AUSZUG:
Pegasus ohne Flügel
Das Festival »Afrikamera« wurde von afrikanischen Filmfesten gestaltet
Beratend waren die Filmfeste in Ouagadougou, Durban, Karthago und Kenya schon länger an der Afrika-Filmreihe beteiligt, die vom Verein toucouleur mit Unterstützung diverser Förderer ausgerichtet wird. In diesem Jahr stellen sie herausragende Filme aus ihrem Programm auch selbst vor.
Gleich der Eröffnungsfilm zeigt, dass nicht nur Schwarzafrika Thema der Reihe ist, sondern auch der Maghreb. »Pégase« (Pegasus) von Mohamed Mouftakir war im März der Gewinnerfilm von FESPACO, dem alle zwei Jahre stattfindenden Großfestival des afrikanischen Films in Ouagadougou, Burkina Faso. Ein überraschendes Werk mit entschiedenem Kunstwillen, schwarzweiß und in Zirkeln erzählt, ein Film über die Unfähigkeit eines Vaters, sich damit abzufinden, dass ihm der ersehnte Sohn versagt blieb. Der seine Tochter deshalb in Jungenkleidung und Jungentätigkeiten zwingt, ihr die Luft zu Atmung und Entfaltung nimmt, bis sie sich in einem Zyklus aus Wahn und Unterwerfung von einem Dämon schwanger glaubt. Ein Film voller unerwartet freizügiger Bilder und aufbegehrend-emanzipatorischer Gedanken. Ein Film voller Metaphorik, der die Balance zur kunstgewerblichen Zeichenverliebtheit nicht immer wahrt, aber doch zäh im Gedächtnis haften bleibt.

AUFGABENSTELLUNG: Entnimm dem Text über das Festival »Afrikamera« wörtlich die Passage von „Pegasus ohne Flügel“ bis „auch selbst vor.“. Die Daten stammen aus einer anderen Quelle.

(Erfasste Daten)

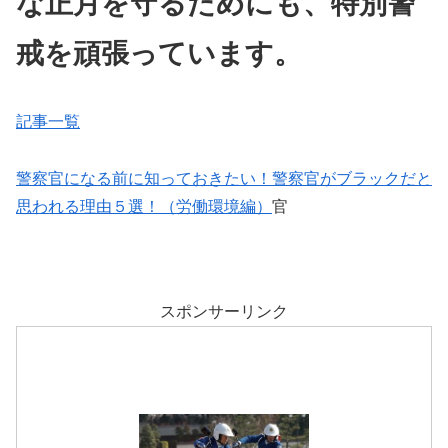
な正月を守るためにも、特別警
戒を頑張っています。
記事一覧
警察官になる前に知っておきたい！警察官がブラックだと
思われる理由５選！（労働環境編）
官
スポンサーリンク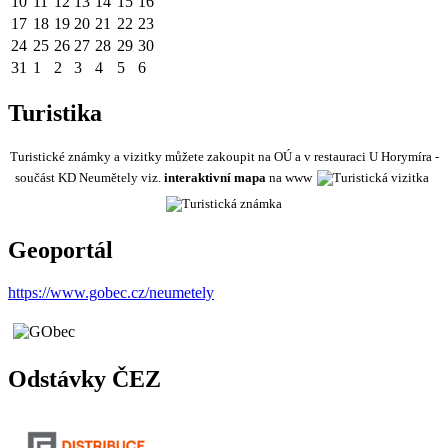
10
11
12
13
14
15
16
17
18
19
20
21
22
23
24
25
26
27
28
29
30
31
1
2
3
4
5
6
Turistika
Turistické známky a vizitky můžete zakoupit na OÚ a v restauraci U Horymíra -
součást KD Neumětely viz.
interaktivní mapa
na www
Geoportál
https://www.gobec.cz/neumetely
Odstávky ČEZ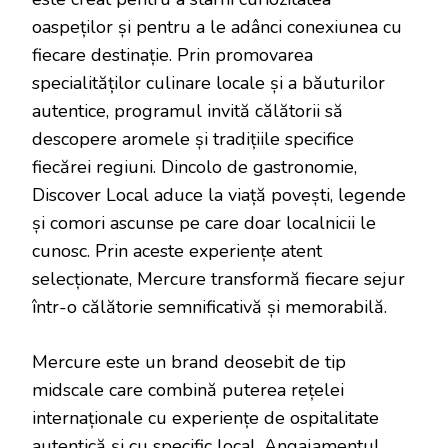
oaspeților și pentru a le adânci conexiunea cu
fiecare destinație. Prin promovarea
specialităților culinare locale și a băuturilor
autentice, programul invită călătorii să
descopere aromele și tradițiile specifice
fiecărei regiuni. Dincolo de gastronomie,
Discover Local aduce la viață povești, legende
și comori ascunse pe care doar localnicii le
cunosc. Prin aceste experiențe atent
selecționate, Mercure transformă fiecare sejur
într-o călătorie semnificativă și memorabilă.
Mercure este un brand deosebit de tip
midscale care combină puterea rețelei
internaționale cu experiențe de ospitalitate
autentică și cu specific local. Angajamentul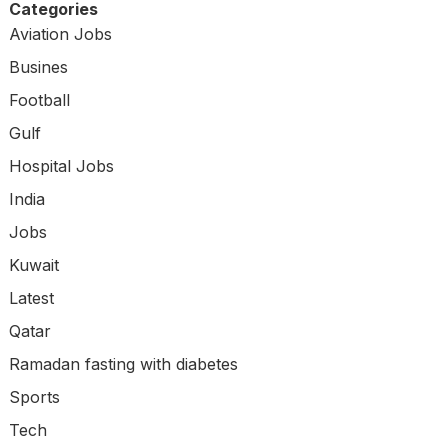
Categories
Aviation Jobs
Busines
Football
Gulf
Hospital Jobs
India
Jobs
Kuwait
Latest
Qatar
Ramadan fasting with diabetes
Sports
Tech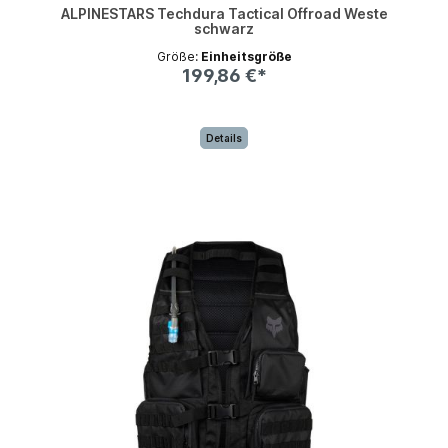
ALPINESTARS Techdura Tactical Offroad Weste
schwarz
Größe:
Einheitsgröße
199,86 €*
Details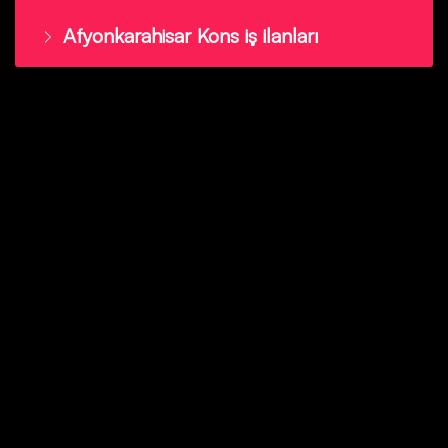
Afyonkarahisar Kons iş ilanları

* * *

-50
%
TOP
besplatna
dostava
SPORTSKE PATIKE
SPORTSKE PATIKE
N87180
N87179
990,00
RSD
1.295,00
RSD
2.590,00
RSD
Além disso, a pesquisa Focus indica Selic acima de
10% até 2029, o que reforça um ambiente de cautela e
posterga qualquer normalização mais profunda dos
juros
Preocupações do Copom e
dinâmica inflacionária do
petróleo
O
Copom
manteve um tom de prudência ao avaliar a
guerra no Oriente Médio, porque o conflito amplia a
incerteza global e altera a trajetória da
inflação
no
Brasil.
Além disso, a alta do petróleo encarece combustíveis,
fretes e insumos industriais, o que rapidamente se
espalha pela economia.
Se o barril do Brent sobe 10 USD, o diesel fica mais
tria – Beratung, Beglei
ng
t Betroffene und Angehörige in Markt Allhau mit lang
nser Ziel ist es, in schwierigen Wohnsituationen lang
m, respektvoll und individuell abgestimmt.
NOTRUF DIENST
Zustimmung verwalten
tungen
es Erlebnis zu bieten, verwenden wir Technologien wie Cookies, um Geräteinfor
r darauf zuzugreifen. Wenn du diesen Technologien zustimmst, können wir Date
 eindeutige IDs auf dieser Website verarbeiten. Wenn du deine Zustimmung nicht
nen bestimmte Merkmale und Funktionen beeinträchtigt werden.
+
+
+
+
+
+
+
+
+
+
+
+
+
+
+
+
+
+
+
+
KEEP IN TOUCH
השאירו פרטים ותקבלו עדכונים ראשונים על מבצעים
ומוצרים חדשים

* * *

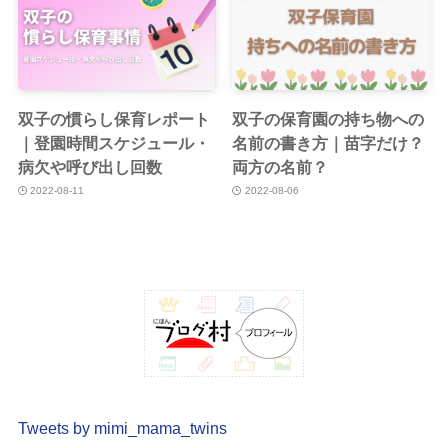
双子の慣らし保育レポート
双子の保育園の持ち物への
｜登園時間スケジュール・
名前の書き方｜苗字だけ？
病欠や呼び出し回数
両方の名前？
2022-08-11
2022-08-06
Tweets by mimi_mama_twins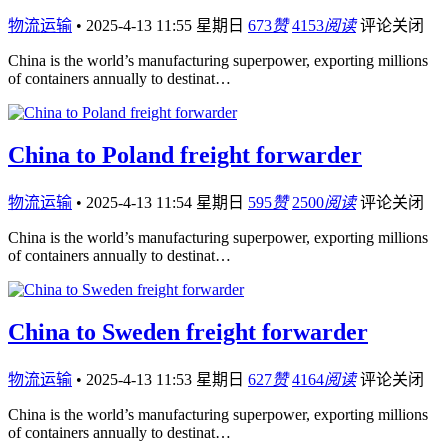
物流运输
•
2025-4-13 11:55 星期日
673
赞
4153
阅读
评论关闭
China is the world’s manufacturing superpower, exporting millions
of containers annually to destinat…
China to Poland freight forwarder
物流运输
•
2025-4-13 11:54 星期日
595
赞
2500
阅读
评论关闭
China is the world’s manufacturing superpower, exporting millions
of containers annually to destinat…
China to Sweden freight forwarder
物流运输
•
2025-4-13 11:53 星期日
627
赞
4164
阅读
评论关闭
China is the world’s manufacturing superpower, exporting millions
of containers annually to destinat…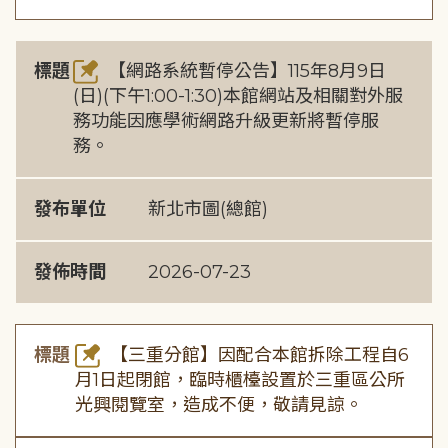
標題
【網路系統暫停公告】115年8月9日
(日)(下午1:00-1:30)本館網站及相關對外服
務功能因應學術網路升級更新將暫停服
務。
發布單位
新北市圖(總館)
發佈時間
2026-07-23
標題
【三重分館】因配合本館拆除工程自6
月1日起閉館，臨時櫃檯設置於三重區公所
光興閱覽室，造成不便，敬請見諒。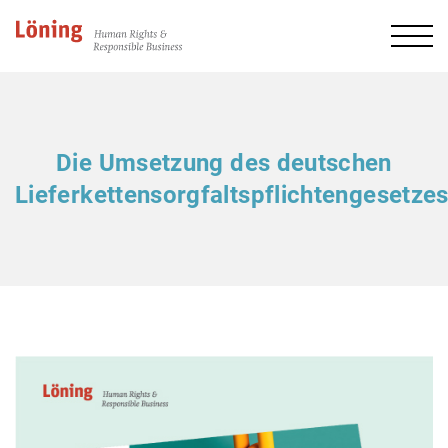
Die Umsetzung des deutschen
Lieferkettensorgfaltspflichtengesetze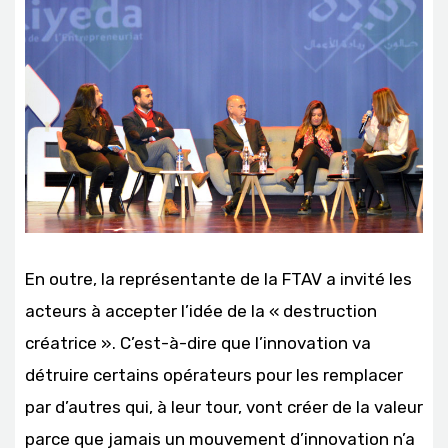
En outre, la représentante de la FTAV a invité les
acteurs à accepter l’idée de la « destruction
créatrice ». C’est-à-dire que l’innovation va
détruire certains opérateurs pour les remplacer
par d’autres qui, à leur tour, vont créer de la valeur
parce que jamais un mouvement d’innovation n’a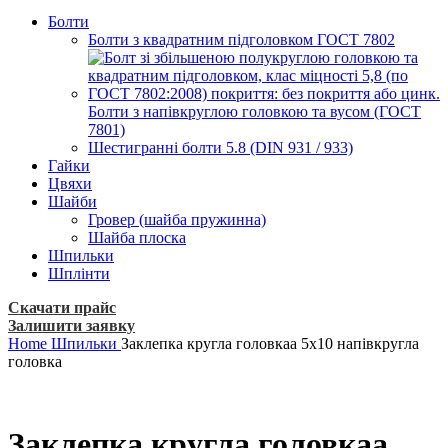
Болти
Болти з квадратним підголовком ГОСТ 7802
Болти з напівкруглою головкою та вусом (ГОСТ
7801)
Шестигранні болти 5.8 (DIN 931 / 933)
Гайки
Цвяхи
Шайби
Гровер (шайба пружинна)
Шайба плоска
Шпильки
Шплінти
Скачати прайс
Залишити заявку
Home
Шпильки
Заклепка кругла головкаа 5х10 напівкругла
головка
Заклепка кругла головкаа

ERGEBNIS:
Pegasus ohne Flügel
Das Festival »Afrikamera« wurde von afrikanischen Filmfesten gestaltet
Beratend waren die Filmfeste in Ouagadougou, Durban, Karthago und Kenya schon länger an der Afrika-Filmreihe beteiligt, die vom Verein toucouleur mit Unterstützung diverser Förderer ausgerichtet wird. In diesem Jahr stellen sie herausragende Filme aus ihrem Programm auch selbst vor.